World Browser War II
Google
SHARE

A lot has changed since the 1990s when the search engine of choice was AltaVista, when Internet connections ran through a phone line, and when Netscape battled Internet Explorer for browsing supremacy. Now Google, apparently nostalgic for the days of Presidential impeachment and O.J. Simpson, has reignited the wars with the roll out of its new application, a browser named Chrome.

Google made the beta version of Chrome available for download this morning, after previously releasing this [somewhat broken] online comic to explain what makes it different from all other browsers. Chrome features a very stripped down interface with no top bar for the “File,” “Edit” etc. menus. The program looks sleek, but flatter than the famed Mac aesthetic. Under the hood, Chrome takes a page from operating systems by compartmentalizing the activities going on in different browsing tabs. Similar to the way Windows or Mac OS runs different programs at once, Chrome runs Java or Flash or whatever other system discretely, allowing users to close a single tab that has crashed rather than having to restart the entire browser. Like Firefox and Mozilla, Chrome is open source, so users will be able to develop add-ons and improve the stability of the program. Additionally, the URL bar is also the search bar, and when something is typed into the box, Chrome gives both likely Google search and URL results. And of course, Chrome has an “incognito” mode (a.k.a. porn viewing mode) where the browser doesn’t record any history of the sites visited or the passwords entered.

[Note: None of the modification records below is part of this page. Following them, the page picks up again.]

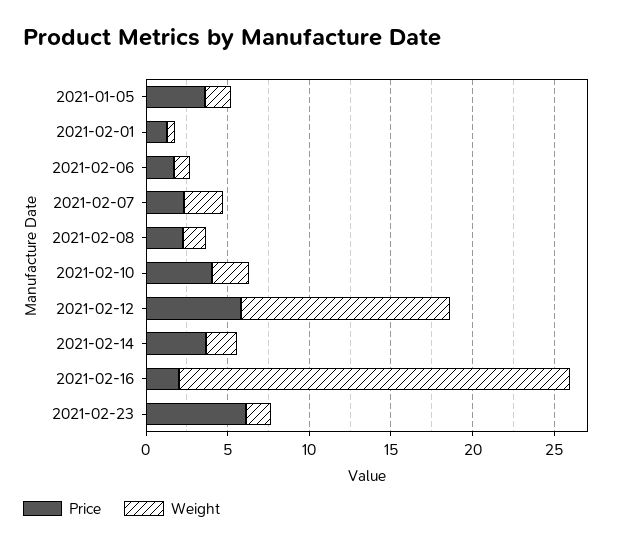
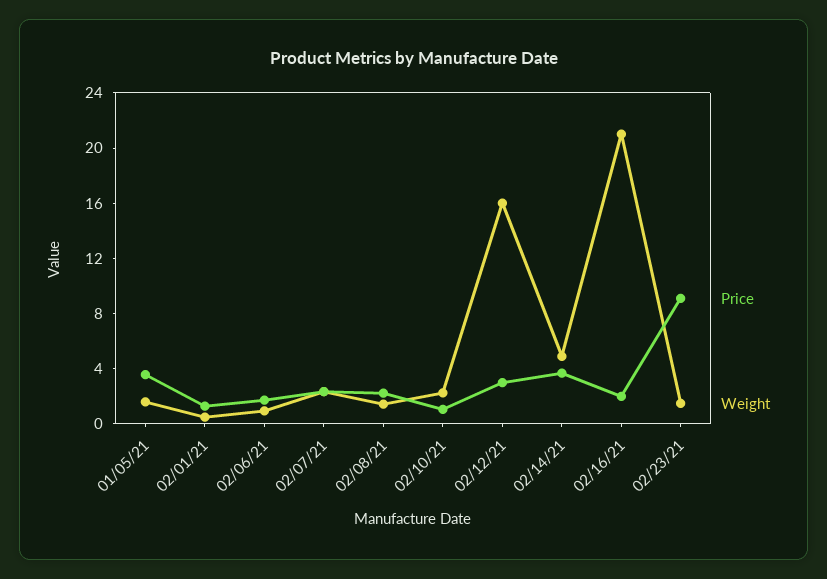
Price, 2021-02-10: 4 -> 1
Price, 2021-02-12: 6 -> 3
Weight, 2021-02-12: 13 -> 16
Weight, 2021-02-14: 2 -> 5
Weight, 2021-02-16: 24 -> 21
Price, 2021-02-23: 6 -> 9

Chrome’s focus on media integration and operating system like construction has surely grabbed the attention of the current leader in browser sales, Microsoft. Microsoft and Google have been on a collision course for some time now. First Microsoft failed to buy Yahoo in its bid to get into the Internet search game, now Google has attacked Microsoft where it lives. Internet Explorer has long been an important tent pole for Microsoft, and it was the bundling of Internet Explorer with Windows that lead to the anti-trust suit against Microsoft. Apple might not be safe either, as the rumors about Android, the Google-related mobile device set to compete with the iPhone, begin to heat up yet again. With a new operating system and a new phone, Google seems positioned to step into the ring as a computing heavyweight like never before. But with a near-monopoly on Internet search and the possibility of a Google phone running a Google browser for people to use Google search with, Google is looking less like a nimble Web 2.0 company a more like the Apples and Microsofts it hoped to replace. Meet Chrome, same as the old boss.